Jean-Luc Luciani : Outre les essais en lien avec mon métier de professeur de philosophie, je lis essentiellement de la poésie française ou traduite en français, et en corse bien entendu, même si j’ai une préférence pour la tradition orale. Mes poètes préférés sont Fernando Pessoa, Paul Celan. J’ai découvert récemment Christian Bobin, dont j’affectionne particulièrement un petit recueil rarement cité qui s’intitule Lettres d’or. J’apprécie le fait que ces poésies soient toutes adressées à quelqu’un, même si elles sont ensuite offertes à tout lecteur. Bobin privilégie souvent cette forme de la lettre, et cela correspond bien à l’essentiel des poèmes de mon recueil, puisque la plupart du temps, ils n’étaient pas destinés à être publiés mais confiés à quelques amis, parfois adressés à un unique destinataire. Et Bobin m’a fait découvrir ce magnifique poète gitan qu’est Jean-Marie Kerwich, dont les textes sont d’une puissance incroyable et à la fois d’une très grande simplicité. Quelqu’un de très exigeant, qui écrit dans L’Evangile du gitan : « Je ne veux pas que mes pensées soient violées par l’esprit cynique d’un intellectuel. Je préférerais qu’un clochard allume un feu avec mon livre pour se réchauffer. Ce serait plus noble. » Un livre doit nous réchauffer, il y a quelque chose de vital, ici.
Musanostra : Pourquoi cette investigation est-elle limitée au Niolo ?
Jean-Luc Luciani : Par commodité d’abord.
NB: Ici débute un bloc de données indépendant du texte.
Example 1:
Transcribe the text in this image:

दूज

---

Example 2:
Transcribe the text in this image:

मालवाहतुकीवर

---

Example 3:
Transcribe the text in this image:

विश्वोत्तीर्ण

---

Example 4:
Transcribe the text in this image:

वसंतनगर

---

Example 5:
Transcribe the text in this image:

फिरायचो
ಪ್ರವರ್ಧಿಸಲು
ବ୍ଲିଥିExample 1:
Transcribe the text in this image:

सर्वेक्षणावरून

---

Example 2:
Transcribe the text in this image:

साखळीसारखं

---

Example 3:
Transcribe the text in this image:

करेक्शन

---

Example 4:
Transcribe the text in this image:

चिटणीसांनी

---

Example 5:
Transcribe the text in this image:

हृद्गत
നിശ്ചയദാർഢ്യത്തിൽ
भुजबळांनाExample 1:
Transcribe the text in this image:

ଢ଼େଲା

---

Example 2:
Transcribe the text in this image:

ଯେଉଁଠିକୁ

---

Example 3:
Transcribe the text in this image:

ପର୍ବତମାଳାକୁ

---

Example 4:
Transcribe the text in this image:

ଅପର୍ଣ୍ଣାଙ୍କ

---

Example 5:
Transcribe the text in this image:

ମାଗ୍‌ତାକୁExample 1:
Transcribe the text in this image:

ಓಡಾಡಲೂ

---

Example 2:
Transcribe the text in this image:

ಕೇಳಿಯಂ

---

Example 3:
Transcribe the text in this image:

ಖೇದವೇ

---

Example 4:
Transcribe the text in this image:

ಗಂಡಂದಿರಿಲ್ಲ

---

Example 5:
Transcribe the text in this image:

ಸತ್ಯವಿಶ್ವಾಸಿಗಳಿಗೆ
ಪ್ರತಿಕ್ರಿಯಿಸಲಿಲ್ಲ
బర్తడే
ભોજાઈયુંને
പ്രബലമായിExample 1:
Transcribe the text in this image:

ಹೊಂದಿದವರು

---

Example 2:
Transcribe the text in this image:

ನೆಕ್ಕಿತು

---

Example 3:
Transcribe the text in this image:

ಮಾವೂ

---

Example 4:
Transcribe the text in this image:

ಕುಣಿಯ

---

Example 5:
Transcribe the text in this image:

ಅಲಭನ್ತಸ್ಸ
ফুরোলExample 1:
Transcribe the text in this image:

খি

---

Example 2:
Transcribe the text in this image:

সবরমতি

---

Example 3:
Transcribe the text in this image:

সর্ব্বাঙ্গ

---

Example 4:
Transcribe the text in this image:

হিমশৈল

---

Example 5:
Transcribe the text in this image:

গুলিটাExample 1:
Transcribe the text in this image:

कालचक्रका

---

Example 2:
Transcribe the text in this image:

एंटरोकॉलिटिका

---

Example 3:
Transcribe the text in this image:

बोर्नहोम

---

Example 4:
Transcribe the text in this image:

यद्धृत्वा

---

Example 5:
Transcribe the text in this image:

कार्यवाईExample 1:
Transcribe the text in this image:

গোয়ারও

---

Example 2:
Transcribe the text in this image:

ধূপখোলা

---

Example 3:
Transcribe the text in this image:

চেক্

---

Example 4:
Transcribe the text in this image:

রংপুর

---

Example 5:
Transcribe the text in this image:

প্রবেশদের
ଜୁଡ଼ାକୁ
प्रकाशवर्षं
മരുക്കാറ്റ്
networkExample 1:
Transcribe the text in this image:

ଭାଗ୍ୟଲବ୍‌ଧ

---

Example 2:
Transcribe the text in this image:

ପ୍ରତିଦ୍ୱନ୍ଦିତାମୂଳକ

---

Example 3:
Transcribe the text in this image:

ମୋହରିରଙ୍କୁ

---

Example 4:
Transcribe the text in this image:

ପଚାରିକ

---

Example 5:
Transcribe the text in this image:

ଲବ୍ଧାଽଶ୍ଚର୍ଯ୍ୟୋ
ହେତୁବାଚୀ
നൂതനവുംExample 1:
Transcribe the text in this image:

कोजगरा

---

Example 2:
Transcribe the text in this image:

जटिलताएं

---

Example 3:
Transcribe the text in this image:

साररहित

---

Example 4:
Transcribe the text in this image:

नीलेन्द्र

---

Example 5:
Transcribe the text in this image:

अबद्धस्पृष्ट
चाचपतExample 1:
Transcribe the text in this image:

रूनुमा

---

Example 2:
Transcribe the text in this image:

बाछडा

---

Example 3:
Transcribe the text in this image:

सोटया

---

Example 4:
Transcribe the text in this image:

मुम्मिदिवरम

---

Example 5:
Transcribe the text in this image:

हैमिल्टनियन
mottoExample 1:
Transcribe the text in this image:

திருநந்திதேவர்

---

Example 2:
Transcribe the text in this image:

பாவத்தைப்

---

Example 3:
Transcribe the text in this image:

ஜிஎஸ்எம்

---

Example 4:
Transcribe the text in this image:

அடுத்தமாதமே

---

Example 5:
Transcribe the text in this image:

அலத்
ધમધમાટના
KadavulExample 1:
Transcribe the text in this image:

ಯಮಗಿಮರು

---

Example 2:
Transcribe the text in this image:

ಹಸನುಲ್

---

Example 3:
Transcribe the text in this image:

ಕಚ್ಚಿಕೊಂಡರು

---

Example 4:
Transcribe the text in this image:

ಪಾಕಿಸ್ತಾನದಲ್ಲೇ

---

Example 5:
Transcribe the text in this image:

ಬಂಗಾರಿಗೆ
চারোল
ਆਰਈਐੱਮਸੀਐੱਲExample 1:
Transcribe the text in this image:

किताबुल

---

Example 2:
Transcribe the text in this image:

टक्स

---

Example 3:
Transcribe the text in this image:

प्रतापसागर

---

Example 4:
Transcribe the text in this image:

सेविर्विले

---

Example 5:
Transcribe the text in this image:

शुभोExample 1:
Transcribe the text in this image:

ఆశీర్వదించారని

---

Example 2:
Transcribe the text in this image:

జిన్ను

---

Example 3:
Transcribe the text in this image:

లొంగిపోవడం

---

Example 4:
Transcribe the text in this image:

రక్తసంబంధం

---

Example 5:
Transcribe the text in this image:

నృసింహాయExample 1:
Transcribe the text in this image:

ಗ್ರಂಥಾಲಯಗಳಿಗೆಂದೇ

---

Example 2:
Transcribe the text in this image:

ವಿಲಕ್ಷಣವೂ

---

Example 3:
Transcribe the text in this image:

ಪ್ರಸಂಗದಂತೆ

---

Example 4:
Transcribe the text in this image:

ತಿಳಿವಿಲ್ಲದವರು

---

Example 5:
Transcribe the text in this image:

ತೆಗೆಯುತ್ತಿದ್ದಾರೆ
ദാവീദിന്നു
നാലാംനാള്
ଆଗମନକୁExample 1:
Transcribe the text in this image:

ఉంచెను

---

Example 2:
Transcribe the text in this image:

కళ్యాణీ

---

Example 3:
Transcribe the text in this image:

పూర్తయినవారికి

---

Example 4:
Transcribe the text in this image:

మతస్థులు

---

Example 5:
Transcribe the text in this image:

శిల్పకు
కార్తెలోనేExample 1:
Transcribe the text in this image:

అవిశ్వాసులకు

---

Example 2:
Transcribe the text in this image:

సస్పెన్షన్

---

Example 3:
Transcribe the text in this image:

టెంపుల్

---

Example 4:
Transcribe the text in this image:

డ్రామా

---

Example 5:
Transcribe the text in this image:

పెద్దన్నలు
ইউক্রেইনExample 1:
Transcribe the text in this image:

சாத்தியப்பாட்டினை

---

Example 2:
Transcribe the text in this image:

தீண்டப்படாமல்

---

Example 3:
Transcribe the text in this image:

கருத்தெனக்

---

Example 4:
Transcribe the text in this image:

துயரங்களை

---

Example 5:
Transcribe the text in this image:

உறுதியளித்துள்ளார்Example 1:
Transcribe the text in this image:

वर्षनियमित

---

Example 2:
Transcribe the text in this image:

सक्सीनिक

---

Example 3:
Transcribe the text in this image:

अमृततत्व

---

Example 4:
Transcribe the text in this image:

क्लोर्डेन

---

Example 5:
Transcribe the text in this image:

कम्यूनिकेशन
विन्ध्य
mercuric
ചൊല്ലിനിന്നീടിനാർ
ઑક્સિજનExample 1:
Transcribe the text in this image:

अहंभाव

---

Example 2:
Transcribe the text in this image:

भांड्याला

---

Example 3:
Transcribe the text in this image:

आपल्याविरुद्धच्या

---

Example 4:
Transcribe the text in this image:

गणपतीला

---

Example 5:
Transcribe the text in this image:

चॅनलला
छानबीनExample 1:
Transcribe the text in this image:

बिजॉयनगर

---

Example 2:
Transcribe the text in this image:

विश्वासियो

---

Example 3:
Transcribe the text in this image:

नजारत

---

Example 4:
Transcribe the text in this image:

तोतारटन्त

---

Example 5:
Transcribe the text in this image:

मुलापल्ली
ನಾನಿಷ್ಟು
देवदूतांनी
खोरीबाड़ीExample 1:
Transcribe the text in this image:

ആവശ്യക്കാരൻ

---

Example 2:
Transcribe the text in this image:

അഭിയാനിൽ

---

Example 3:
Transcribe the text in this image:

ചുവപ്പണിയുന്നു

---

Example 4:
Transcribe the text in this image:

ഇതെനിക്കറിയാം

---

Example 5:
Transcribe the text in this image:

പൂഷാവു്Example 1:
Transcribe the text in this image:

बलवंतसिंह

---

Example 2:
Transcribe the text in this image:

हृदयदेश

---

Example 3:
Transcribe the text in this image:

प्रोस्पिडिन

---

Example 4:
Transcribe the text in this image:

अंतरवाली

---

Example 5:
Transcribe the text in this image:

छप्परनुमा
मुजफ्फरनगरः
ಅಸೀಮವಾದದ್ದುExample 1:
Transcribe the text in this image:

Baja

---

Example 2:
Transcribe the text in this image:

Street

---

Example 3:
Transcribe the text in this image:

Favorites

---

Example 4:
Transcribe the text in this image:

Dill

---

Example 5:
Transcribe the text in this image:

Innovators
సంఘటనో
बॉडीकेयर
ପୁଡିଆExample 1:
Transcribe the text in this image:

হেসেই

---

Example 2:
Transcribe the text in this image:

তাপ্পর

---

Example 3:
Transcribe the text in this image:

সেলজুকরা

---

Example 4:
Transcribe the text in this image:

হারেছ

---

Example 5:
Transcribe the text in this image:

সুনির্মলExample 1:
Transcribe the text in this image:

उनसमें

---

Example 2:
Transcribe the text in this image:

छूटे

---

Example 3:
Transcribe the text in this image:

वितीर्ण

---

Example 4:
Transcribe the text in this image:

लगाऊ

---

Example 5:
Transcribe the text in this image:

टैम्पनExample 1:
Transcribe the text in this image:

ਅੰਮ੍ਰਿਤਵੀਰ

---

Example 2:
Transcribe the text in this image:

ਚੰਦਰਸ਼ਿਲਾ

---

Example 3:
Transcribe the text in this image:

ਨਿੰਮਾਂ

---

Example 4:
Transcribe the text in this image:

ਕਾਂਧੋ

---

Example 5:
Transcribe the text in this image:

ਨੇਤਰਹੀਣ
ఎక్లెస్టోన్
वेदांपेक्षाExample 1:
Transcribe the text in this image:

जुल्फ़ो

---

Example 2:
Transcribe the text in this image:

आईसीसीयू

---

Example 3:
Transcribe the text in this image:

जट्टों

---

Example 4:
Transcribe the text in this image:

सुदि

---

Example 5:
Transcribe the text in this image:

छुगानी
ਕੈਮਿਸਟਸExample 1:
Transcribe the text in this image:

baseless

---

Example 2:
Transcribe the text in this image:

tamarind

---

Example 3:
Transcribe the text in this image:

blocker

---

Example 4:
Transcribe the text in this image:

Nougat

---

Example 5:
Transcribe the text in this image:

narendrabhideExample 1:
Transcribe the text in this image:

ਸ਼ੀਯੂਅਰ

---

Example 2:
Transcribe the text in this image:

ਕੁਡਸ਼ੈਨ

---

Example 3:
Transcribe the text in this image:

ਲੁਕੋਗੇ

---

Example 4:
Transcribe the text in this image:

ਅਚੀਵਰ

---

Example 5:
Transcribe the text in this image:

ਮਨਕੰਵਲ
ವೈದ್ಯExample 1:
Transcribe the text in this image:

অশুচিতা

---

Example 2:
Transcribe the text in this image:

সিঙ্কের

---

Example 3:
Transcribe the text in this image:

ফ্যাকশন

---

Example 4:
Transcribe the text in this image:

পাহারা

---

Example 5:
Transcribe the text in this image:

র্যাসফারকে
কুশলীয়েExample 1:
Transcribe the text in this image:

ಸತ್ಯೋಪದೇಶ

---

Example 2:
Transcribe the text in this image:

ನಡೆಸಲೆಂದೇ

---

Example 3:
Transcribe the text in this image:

Il était plus facile pour moi de travailler sur un terrain où j’étais connu, du moins par ma famille, puisqu’en réalité, j’ai fait la connaissance de presque tout le village alors que les Curscinchi s’ignorent souvent d’un hameau à l’autre ! Au départ, j’ai commencé à parcourir le Niolu dans son ensemble, puis je me suis rendu compte qu’il y avait suffisamment de matière à Corscia. En outre, j’ai compris qu’il fallait que je me rende en Balagne, en Casinca, à Corte, dans le Cap Corse, là où les bergers passaient l’hiver autrefois, et où les familles se sont installées. J’ai ainsi choisi comme titre de l’ouvrage le premier vers d’une poésie d’Anghjulu Stefanu Calisti dit Caturnellu, « Musa chì parte da Corscia », qui raconte une transhumance en temps de guerre, le poète, déjà âgé, rejoignant Belgodere, village où il a grandi, avec les troupeaux de ses deux frères mobilisés. Petru Santucci, poète présent dans le recueil, dont le trisaïeul est descendu de Corscia pour s’installer à Perelli d’Alisgiani, me fit remarquer avec enthousiasme que ce titre s’appliquait à son ancêtre, puisqu’il était parti avec les animaux et avec la muse ! À l’occasion de cette recherche, j’ai renoué le lien avec une famille, celle du poète Stefanu Maestracci, très attaché à ses lointaines origines, puisque son ancêtre avait fui le village en 1774, durant l’épisode de l’Impiccati di Niolu ! Nous nous sommes mis en relation, il est venu à Corscia, et l’une de mes informatrices a même pu lui indiquer la maison dont il était originaire. Le livre est centré sur Corscia, mais le village a un certain « rayonnement ».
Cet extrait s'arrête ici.